No live ammunition was used in any scenario. Officers had emptied their weapons. Yellow tags on firearms denoted all had been inspected and rated safe.
"We wrote these scenarios to push ourselves past the limits," said Maj. John Van Gilder, spokesman for the Havre de Grace Police Department.
Before the Havre de Grace incidents were resolved, calamities played out at the Aberdeen City Hall, where a gunman, possibly one of the original car bombers, wounded one employee and held others hostage.
"Our job was to test how we would respond initially, send in a crisis team, react to injuries and develop intelligence from the perpetrator that might help with what was happening in Bel Air," said Sgt. Fred Budnick of the Aberdeen Police Department.

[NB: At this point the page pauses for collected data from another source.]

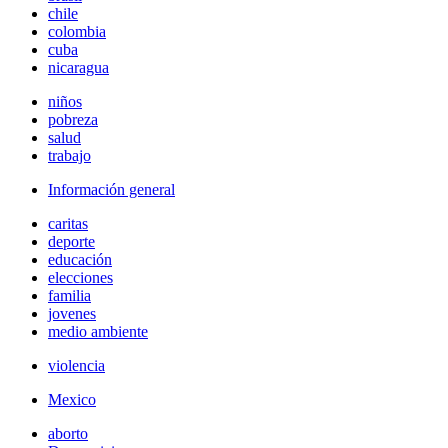
chile
colombia
cuba
nicaragua
niños
pobreza
salud
trabajo
Información general
caritas
deporte
educación
elecciones
familia
jovenes
medio ambiente
violencia
Mexico
aborto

The day ended with multiple, gang-related shootings at the Harford County Courthouse in Bel Air. The building was locked down at about 6 p.m., while a SWAT team made a sweep of all three floors. They located the perpetrator and his accomplice.
"This is an active shooter case, where officers inside have no clue," said Capt. Steven E. Bodway of the county sheriff's department.
Throughout the day, events were broadcast and identified as part of the drill on police scanners. Evaluators took copious notes during every incident and will spend the next weeks reviewing.
"The exercise was a great learning experience that will benefit the county in many ways," Thomas said. "There were challenges presented to all participating agencies, particularly with coordination and communication. Unless you know your strengths and weaknesses, you can become complacent in your preparations."